I would have started by making sure Jesus had a safe arrival into the world, rather than being born in a stable to a barely-married teenager. He would have received the best education and medical care available, and would have been well-connected to influential people who could open doors for him and his message. I would have organised a rigorous selection process to choose those who would carry Jesus’ message to others, and these disciples would have come from good backgrounds, been intellectually sharp, good orators and highly relational. Jesus and his disciples would have toured from Jerusalem to Rome, speaking at state-sponsored meetings in all the centres of power along the way, setting up ‘branch offices’ as they went.
But what do I know?
Instead, Jesus’ beginnings were so obscure that we have only some stories about his marginal birth and one story of his life as a child. He chose a mishmash group of uneducated northerners to be his main followers and spent no time in any significant city, other than the mutinous Jerusalem.

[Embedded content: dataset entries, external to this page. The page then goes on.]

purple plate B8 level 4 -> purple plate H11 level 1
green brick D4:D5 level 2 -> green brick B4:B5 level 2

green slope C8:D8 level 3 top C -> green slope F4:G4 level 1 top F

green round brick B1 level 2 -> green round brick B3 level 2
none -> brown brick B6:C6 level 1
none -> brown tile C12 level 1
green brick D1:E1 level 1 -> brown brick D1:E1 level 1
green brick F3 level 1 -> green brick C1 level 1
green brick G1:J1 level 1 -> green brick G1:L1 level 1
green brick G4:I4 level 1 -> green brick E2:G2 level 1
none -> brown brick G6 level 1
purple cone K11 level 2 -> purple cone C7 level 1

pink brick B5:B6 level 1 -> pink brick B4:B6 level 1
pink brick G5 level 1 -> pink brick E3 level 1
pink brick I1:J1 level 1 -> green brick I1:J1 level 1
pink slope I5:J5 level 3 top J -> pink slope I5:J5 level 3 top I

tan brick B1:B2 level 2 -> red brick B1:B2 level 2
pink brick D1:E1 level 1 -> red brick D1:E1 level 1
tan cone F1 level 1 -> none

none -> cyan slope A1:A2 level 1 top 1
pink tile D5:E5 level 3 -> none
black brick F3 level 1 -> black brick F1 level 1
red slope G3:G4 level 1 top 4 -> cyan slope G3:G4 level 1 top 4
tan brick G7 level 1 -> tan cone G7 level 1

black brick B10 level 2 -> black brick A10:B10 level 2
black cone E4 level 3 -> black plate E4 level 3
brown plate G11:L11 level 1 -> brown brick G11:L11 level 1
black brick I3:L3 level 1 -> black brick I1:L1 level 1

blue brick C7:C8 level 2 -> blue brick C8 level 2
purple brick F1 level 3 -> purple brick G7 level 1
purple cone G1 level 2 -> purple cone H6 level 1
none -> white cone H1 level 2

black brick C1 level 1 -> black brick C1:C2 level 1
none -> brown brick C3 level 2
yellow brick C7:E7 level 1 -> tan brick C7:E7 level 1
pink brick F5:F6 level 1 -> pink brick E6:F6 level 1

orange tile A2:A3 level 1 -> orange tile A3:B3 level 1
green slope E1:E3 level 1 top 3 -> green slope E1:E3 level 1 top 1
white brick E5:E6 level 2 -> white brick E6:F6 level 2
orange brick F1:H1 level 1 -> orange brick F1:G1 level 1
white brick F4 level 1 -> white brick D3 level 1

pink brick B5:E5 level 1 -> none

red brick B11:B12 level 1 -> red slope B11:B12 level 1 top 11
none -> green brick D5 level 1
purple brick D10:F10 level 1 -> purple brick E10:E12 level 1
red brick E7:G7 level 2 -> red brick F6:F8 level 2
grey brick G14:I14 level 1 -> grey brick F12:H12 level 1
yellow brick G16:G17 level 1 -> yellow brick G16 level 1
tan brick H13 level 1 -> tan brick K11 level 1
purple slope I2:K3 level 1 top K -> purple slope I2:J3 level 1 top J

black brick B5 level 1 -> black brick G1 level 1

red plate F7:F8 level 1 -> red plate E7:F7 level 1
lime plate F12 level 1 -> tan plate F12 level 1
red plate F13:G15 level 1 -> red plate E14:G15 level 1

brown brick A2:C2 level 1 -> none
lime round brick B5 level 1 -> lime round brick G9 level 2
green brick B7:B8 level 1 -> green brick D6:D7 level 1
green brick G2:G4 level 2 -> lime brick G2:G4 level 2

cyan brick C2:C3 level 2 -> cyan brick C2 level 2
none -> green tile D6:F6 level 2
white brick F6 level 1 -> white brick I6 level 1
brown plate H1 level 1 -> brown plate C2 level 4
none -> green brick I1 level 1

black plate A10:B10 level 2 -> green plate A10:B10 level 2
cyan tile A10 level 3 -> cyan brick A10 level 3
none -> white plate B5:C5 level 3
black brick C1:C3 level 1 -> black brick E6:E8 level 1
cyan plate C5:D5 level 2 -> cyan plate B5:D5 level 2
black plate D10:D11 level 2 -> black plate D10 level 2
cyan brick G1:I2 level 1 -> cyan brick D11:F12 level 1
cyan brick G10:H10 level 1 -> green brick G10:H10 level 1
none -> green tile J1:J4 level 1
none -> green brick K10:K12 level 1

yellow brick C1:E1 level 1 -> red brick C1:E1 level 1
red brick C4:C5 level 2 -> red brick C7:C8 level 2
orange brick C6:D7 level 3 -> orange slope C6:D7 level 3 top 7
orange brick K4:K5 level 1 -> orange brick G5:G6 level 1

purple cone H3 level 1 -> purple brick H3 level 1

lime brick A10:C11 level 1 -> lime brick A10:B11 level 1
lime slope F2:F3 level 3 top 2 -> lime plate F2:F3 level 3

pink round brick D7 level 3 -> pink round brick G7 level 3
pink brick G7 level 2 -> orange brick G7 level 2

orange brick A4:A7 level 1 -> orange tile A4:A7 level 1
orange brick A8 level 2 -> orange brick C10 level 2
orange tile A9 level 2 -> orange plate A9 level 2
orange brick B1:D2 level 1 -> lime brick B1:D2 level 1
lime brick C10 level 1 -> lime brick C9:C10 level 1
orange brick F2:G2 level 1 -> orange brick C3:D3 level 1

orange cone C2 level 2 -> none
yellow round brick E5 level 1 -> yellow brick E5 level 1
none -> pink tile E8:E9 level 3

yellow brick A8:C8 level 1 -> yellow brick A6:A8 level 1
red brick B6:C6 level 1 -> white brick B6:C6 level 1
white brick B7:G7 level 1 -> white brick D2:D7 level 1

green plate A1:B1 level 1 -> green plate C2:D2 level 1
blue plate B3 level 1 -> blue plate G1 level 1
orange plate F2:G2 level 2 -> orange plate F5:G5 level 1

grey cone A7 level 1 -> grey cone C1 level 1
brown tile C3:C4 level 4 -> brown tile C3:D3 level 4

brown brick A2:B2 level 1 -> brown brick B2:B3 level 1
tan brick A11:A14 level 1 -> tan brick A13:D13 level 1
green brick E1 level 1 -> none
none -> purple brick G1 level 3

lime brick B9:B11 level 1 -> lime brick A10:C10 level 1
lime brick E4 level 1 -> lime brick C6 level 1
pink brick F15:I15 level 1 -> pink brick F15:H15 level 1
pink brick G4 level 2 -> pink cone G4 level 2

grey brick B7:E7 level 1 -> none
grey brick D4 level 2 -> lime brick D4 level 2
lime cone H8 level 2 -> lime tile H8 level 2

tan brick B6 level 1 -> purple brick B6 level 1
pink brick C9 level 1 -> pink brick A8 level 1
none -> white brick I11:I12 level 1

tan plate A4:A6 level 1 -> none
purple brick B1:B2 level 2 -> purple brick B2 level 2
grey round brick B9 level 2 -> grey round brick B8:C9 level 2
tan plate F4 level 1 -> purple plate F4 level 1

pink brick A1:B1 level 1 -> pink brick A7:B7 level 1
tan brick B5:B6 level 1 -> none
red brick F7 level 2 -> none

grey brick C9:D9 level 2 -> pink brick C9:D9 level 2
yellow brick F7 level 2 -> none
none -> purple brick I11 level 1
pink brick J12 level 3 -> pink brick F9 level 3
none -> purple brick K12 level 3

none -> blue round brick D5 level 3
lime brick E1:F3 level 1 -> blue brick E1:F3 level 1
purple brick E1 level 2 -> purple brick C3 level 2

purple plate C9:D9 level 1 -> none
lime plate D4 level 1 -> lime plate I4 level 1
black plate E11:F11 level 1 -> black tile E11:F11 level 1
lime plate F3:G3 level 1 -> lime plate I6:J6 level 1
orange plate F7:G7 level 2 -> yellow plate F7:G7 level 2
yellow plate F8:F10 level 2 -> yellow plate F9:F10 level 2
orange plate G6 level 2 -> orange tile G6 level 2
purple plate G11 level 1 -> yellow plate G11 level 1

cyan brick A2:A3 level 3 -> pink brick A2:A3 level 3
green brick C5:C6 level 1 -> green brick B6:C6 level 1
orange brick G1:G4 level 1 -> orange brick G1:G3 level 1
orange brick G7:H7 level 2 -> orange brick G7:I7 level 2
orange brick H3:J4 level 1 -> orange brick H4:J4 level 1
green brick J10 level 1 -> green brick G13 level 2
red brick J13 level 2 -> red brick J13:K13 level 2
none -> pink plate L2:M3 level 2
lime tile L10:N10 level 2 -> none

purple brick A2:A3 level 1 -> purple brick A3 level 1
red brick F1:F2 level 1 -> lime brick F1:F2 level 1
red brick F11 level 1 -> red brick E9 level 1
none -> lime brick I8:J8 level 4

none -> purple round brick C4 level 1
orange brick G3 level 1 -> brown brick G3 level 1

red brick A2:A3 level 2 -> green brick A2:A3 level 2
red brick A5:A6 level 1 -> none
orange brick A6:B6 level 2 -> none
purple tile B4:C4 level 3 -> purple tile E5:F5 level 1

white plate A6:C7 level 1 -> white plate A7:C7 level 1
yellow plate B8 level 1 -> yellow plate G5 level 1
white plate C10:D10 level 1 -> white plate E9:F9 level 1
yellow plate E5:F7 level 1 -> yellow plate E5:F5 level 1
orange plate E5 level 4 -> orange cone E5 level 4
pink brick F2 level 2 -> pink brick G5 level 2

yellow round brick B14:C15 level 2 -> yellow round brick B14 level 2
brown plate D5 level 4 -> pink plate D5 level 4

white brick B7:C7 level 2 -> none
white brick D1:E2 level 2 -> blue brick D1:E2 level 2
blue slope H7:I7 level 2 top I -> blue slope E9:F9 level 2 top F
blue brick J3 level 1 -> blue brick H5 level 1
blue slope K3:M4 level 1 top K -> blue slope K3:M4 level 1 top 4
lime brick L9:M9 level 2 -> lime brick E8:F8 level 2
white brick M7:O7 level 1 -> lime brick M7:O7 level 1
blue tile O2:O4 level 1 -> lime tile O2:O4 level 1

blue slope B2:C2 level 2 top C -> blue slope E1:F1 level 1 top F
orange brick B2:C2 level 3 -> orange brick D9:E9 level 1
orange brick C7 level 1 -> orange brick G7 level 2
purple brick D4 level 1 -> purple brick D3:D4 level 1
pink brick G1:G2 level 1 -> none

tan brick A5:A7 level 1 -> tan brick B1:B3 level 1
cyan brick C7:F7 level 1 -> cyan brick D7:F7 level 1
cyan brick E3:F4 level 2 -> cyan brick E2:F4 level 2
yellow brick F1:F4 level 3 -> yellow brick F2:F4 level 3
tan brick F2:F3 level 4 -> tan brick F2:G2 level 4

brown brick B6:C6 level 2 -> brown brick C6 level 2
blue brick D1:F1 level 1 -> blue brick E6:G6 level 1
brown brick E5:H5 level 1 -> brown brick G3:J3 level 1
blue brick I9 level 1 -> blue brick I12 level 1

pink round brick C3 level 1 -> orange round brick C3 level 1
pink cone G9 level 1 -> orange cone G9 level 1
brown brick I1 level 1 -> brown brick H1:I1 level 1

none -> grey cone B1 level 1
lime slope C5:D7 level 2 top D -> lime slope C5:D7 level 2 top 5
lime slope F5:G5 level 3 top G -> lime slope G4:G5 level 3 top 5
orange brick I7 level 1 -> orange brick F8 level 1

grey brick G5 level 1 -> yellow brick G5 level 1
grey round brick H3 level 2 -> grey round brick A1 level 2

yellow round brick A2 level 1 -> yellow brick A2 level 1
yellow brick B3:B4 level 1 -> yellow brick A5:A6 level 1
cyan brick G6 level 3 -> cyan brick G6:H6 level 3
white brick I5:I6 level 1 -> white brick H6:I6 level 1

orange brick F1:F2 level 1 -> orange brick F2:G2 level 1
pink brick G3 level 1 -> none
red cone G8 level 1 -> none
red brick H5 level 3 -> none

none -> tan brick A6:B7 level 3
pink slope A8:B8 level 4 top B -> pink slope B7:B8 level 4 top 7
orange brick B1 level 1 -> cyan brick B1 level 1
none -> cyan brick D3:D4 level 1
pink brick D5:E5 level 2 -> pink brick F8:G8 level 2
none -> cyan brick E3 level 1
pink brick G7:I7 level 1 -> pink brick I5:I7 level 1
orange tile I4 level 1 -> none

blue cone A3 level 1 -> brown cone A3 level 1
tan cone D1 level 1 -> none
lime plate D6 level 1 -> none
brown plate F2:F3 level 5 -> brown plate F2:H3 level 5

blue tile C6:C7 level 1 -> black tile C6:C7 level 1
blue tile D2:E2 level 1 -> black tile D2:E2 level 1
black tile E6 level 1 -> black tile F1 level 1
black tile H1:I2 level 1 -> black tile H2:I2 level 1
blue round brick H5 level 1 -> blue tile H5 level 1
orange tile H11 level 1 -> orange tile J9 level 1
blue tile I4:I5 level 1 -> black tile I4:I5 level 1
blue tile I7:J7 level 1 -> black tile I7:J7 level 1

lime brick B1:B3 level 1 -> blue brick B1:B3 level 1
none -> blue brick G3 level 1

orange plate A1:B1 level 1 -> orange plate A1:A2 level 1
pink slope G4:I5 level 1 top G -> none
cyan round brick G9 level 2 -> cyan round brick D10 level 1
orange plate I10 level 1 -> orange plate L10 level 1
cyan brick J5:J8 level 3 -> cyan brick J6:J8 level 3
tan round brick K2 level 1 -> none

And then he died. Not just any death, but the humiliation of death on a cross, beaten and bloodied, sharing his inhumane execution with two other undesirables. He and his message were brutally misunderstood. If that were the end of the story, it would have felt like a pointless, sick joke.
But this crucified Messiah came back to life. Everything was made new. Death’s ‘ultimate’ power was soundly beaten and nothing would ever be the same again. His disciples—who were not especially smart, rich or famous—carried this good news throughout the known world, sometimes at great cost to their personal wellbeing. And somehow, twenty centuries later, this message of life and love through Jesus is flourishing here, at the ends of the earth, in New Zealand.
And what do I know?
I need to let him do the planning. I just need to follow.